简体   繁体   English

将列添加到具有汇总值的DataFrame中

[英]Add Column to DataFrame With Aggregated Values

I have a DataFrame as follows 我有一个DataFrame如下

profDF
+---+------------+---------+------+
| ID|        Name|      Occ|Salary|
+---+------------+---------+------+
|  1|       James|Detective| 30000|
|  2|      Victor| Salesman| 50000|
|  3|       Doris|      CEO| 20000|
+---+------------+---------+------+

I want to add a new column that contains the difference between the maximum Salary and the Salary of each person. 我想添加一个新列,其中包含最高工资和每个人的工资之间的差额。

+---+------------+---------+------+-------+
| ID|        Name|      Occ|Salary|DiffMax|
+---+------------+---------+------+-------+
|  1|       James|Detective| 30000|  20000|
|  2|      Victor| Salesman| 50000|      0|
|  3|       Doris|      CEO| 20000|  30000|
+---+------------+---------+------+-------+

One way to do this would be create another DF by doing a groupBy("ID") and max and then join this DF with persDF on "ID" but groupBy would not give me the max Salary of all the rows. 一种方法是通过执行groupBy("ID")max创建另一个DF,然后将该DF与“ ID”上的groupBy结合persDF ,但是groupBy不会给我所有行的最大薪水。

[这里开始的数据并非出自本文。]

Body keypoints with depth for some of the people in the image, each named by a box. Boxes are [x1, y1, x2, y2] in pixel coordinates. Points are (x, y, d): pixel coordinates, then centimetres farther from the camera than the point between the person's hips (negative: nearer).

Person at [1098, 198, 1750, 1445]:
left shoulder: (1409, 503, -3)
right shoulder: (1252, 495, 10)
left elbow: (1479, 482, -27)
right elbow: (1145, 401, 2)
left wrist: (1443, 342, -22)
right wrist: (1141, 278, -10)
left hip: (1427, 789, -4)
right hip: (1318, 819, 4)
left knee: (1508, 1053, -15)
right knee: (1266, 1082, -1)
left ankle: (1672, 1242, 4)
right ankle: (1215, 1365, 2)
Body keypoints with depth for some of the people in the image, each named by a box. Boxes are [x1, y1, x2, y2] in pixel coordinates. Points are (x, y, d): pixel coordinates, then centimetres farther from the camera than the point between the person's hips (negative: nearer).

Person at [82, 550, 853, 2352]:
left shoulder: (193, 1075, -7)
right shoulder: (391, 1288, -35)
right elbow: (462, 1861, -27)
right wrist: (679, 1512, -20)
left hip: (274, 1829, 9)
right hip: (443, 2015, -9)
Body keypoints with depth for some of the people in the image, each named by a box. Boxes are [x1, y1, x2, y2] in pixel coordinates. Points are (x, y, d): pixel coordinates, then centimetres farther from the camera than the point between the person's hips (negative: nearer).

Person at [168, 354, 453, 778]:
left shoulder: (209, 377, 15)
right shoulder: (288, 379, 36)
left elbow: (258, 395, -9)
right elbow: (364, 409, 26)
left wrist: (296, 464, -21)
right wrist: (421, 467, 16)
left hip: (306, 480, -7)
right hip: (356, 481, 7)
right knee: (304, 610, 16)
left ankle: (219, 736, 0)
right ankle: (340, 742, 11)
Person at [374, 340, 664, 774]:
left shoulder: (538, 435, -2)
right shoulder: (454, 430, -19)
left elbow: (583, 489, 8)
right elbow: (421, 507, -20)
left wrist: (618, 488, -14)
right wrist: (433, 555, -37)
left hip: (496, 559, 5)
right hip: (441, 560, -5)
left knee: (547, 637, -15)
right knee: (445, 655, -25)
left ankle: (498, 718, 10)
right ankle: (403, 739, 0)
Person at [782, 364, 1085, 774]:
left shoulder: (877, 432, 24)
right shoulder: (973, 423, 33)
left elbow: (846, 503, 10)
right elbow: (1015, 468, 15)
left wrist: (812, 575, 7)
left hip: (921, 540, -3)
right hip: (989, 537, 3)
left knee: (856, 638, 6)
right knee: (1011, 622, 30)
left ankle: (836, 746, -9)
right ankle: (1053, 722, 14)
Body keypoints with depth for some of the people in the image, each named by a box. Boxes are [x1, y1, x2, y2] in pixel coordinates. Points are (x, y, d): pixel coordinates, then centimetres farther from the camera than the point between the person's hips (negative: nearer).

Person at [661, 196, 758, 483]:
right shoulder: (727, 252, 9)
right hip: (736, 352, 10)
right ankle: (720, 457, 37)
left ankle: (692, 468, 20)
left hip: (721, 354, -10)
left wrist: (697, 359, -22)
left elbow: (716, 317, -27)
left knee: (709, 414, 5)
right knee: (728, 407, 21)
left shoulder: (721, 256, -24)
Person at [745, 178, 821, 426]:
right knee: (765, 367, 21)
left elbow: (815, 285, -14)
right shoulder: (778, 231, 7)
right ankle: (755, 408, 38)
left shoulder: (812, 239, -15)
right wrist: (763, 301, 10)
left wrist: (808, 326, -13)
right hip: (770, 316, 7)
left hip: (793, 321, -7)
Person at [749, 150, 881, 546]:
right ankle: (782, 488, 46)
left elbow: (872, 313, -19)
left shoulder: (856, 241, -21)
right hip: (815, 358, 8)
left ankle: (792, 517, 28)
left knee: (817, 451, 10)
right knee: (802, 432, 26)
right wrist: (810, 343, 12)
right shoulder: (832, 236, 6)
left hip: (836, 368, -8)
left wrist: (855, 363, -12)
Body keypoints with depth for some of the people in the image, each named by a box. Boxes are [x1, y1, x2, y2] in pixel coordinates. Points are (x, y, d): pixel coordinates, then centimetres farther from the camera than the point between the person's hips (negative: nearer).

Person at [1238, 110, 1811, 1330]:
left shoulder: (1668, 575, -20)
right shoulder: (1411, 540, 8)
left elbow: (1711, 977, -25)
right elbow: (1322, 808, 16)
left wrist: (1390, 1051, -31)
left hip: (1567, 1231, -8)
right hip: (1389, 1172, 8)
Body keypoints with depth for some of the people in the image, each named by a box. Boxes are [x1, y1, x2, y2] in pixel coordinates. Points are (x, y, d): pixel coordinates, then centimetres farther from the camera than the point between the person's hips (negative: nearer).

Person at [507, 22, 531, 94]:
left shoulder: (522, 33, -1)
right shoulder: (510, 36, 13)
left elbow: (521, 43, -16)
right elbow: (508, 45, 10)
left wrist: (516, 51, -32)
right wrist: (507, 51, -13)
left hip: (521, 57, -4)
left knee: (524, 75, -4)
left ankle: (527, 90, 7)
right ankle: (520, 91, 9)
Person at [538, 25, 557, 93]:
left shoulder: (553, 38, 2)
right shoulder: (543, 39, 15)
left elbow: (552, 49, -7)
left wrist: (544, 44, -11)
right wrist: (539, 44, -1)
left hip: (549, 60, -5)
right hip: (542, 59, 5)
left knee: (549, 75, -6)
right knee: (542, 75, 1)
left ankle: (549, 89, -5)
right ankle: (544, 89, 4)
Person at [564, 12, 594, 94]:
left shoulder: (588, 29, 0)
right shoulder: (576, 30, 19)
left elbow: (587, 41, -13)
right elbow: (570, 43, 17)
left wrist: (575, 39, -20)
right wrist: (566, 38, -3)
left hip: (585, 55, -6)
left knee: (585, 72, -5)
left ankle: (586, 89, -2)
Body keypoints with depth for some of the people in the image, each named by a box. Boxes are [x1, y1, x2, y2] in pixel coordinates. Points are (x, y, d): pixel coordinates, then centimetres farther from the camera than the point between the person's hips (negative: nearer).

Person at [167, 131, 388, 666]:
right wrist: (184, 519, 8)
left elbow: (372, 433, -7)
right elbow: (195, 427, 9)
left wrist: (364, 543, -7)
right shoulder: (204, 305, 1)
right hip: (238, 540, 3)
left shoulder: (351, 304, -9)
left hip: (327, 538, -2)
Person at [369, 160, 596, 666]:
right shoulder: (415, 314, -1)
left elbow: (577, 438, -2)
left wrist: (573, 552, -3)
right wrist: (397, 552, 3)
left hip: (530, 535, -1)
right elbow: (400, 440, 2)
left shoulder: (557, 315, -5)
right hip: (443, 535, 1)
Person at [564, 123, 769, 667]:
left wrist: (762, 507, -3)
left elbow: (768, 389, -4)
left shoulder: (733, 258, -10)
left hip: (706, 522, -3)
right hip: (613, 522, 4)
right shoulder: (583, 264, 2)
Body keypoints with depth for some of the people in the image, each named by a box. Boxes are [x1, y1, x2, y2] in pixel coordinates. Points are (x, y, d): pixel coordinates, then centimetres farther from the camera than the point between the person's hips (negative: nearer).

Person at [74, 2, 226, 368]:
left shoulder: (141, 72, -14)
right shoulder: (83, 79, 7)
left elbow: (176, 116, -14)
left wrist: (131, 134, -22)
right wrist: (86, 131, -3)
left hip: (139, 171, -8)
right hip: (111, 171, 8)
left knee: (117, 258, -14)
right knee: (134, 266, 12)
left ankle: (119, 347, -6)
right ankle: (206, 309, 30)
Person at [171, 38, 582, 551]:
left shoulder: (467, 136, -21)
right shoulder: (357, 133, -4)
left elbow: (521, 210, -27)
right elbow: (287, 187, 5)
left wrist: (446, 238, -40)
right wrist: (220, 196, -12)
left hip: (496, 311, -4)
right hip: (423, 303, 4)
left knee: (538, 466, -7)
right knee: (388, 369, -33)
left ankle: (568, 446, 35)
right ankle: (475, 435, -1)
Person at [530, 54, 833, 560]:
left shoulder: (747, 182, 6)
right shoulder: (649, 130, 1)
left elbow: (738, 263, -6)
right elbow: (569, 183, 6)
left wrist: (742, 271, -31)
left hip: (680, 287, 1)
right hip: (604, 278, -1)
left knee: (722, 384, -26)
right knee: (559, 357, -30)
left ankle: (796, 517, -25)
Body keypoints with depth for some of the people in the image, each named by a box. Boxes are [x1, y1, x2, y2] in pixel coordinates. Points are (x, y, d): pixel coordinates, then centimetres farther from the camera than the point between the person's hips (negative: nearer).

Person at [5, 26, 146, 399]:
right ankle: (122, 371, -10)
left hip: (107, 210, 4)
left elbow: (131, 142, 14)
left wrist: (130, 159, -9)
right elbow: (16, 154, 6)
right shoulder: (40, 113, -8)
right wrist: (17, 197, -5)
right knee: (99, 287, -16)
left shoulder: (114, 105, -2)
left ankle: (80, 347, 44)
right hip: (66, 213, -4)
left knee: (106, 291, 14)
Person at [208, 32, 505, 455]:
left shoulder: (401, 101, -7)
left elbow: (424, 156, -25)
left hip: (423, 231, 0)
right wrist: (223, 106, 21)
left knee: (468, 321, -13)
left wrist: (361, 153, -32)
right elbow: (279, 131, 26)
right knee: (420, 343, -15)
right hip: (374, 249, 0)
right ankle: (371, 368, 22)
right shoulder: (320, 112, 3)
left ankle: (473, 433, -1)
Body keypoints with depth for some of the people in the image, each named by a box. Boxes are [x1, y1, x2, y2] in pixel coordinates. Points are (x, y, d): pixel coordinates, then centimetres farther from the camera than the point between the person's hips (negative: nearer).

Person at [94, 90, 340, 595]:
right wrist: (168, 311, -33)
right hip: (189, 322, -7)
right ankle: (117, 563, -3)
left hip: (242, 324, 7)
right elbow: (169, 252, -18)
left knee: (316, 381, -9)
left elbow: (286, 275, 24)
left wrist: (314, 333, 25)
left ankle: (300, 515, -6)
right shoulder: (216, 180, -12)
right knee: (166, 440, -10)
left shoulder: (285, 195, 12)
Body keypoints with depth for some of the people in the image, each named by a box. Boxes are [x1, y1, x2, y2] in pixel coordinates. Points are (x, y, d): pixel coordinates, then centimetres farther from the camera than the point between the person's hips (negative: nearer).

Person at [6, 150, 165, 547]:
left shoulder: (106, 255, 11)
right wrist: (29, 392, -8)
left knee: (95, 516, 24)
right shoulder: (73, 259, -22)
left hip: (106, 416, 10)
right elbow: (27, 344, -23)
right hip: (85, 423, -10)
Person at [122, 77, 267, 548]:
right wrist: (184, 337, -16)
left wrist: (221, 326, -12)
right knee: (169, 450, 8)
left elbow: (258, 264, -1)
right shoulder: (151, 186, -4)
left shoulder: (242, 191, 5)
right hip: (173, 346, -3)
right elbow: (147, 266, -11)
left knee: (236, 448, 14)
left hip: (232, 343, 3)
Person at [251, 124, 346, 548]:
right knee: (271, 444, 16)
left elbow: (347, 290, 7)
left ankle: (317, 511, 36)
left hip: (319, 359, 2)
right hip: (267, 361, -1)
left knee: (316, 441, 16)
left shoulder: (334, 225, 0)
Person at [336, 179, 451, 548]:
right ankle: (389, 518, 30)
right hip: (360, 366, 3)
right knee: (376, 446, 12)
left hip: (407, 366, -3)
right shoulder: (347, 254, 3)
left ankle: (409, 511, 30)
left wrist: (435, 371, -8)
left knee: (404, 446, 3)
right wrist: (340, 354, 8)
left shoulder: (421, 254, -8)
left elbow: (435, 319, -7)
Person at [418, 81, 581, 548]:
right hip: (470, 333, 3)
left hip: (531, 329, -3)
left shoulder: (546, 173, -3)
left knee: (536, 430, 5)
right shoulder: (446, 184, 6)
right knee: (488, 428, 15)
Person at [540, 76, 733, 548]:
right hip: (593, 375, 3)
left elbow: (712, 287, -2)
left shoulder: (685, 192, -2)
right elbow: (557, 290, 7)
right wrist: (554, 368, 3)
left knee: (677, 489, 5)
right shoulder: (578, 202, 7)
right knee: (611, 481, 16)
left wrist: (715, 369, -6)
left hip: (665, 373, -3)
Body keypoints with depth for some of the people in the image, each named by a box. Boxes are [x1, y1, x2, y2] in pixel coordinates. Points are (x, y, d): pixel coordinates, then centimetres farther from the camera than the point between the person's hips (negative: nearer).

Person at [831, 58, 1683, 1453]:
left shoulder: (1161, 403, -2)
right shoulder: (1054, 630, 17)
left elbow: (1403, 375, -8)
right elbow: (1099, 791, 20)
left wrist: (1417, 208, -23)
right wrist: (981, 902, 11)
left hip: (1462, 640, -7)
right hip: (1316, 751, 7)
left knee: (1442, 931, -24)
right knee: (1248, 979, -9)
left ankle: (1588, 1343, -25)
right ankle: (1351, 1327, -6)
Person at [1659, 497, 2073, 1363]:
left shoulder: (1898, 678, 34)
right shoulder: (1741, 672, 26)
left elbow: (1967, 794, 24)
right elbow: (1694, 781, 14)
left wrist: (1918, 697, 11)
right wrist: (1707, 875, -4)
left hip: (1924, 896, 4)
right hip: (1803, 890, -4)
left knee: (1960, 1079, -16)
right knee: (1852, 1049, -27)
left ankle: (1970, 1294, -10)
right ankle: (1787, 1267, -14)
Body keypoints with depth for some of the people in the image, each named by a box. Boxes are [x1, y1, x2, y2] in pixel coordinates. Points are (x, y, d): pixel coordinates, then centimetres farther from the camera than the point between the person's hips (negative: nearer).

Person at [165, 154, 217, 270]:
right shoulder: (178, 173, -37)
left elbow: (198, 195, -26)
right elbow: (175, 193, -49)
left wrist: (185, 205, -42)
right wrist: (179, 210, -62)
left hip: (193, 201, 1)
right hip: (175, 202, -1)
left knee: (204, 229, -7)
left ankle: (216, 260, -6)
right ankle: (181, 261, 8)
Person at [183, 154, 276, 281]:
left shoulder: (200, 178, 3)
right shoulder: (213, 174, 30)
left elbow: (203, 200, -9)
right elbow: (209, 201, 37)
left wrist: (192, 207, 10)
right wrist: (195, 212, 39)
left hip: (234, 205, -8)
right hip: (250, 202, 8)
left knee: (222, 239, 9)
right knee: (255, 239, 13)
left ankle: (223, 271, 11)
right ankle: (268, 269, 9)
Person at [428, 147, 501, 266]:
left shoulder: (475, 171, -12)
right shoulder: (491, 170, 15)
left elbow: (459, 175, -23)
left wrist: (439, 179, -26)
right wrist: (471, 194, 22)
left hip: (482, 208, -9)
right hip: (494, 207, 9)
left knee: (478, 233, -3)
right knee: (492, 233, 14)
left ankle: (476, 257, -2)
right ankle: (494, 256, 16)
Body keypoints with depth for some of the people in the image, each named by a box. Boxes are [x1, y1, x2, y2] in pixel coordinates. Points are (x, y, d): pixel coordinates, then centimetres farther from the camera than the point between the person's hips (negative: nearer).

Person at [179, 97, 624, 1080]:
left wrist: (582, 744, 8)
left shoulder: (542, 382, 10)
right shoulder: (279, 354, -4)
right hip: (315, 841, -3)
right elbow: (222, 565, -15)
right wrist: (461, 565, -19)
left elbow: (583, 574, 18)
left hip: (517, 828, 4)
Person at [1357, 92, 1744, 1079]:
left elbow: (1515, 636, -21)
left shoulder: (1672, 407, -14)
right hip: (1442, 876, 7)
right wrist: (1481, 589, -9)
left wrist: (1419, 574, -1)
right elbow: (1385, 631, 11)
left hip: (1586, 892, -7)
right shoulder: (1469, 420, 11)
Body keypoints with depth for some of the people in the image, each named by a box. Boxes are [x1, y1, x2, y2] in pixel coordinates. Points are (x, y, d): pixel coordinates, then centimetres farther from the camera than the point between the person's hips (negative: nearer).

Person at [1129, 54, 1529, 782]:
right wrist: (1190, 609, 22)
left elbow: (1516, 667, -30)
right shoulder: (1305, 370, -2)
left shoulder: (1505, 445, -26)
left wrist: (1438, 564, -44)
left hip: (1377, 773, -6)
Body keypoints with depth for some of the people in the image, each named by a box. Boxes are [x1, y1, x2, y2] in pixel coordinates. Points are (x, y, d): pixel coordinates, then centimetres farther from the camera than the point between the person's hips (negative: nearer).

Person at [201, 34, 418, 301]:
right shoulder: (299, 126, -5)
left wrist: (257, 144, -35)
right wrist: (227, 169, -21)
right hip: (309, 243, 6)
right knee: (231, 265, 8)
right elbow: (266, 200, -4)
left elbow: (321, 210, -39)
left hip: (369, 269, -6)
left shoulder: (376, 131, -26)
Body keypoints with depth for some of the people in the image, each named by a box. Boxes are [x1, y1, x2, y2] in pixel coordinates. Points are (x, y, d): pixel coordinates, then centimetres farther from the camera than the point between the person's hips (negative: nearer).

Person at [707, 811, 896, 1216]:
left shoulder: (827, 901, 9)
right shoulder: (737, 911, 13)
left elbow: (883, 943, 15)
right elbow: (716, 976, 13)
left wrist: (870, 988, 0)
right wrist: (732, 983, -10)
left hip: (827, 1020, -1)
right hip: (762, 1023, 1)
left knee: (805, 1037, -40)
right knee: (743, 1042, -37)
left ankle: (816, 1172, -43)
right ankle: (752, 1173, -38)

Another way would be to use withColumn("DiffMax", ...) . 另一种方法是使用withColumn("DiffMax", ...) But I can't seem to be able to find out the second parameter to withColumn that would give me the desired result. 但是我似乎无法找到withColumn的第二个参数,该参数将给我所需的结果。

Could someone help me with this? 有人可以帮我吗? I'm using Spark-1.6.0 我正在使用Spark-1.6.0

This is one way of doing it. 这是一种方法。 Find the max Salary and then using withColumn find the difference between existing Salary and this max Salary. 找到max薪水,然后使用withColumn查找现有薪水和此max薪水之间的差异。

val maxSalary = profDF.agg(max(profDF("Salary"))).first().get(0)

profDF.withColumn("DiffMax", lit(maxSalary) - profDF("Salary")).show()

//output

+---+------+---------+------+-------+
| ID|  Name|      Occ|Salary|DiffMax|
+---+------+---------+------+-------+
|  1| James|Detective| 30000|20000.0|
|  2|Victor| Salesman| 50000|    0.0|
|  3| Doris|      CEO| 20000|30000.0|
+---+------+---------+------+-------+

暂无
暂无

声明:本站的技术帖子网页,遵循CC BY-SA 4.0协议,如果您需要转载,请注明本站网址或者原文地址。任何问题请咨询:yoyou2525@163.com.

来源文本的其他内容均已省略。